TASK STATEMENT: Your output should be the lines from the one containing "Sep 6, 2016" through the end of the listing, exact and inclusive, with no pictures.
-.-.-
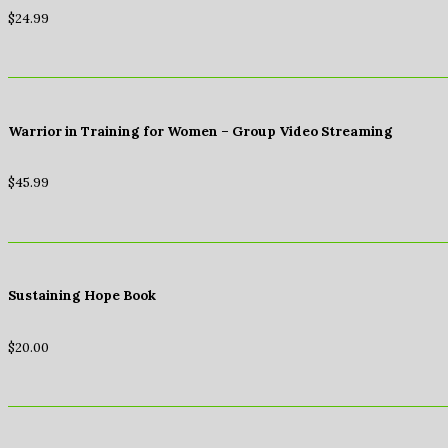
$
24.99
Warrior in Training for Women – Group Video Streaming
$
45.99
Sustaining Hope Book
$
20.00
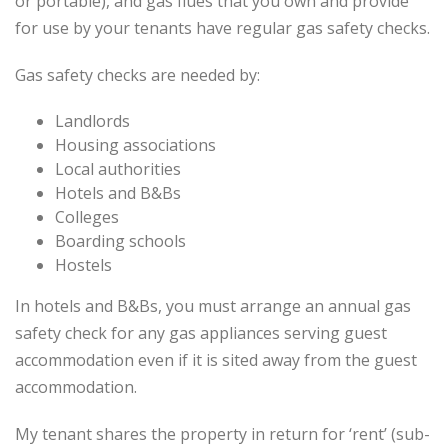
or portable), and gas flues that you own and provide
for use by your tenants have regular gas safety checks.
Gas safety checks are needed by:
Landlords
Housing associations
Local authorities
Hotels and B&Bs
Colleges
Boarding schools
Hostels
In hotels and B&Bs, you must arrange an annual gas
safety check for any gas appliances serving guest
accommodation even if it is sited away from the guest
accommodation.
My tenant shares the property in return for ‘rent’ (sub-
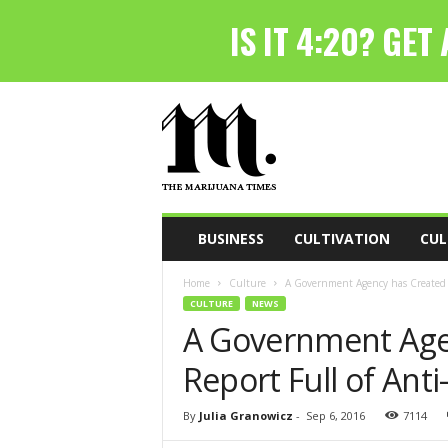
T
h
e
M
a
r
i
BUSINESS
CULTIVATION
CUL
j
u
Home
Culture
A Government Agency has Created A
a
CULTURE
NEWS
n
A Government Age
a
T
Report Full of Ant
i
m
e
By
Julia Granowicz
-
Sep 6, 2016
7114
s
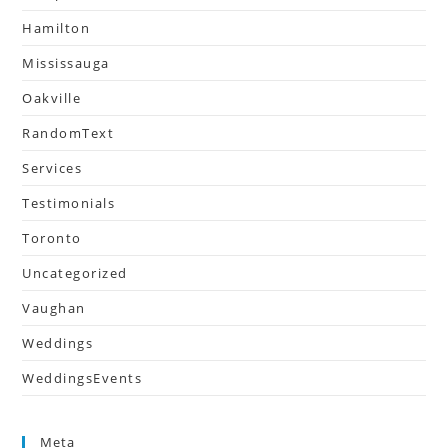
Hamilton
Mississauga
Oakville
RandomText
Services
Testimonials
Toronto
Uncategorized
Vaughan
Weddings
WeddingsEvents
Meta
-.-.-
WORKED SOLUTION:
Sep 6, 2016
7114
s
Hamilton
Mississauga
Oakville
RandomText
Services
Testimonials
Toronto
Uncategorized
Vaughan
Weddings
WeddingsEvents
Meta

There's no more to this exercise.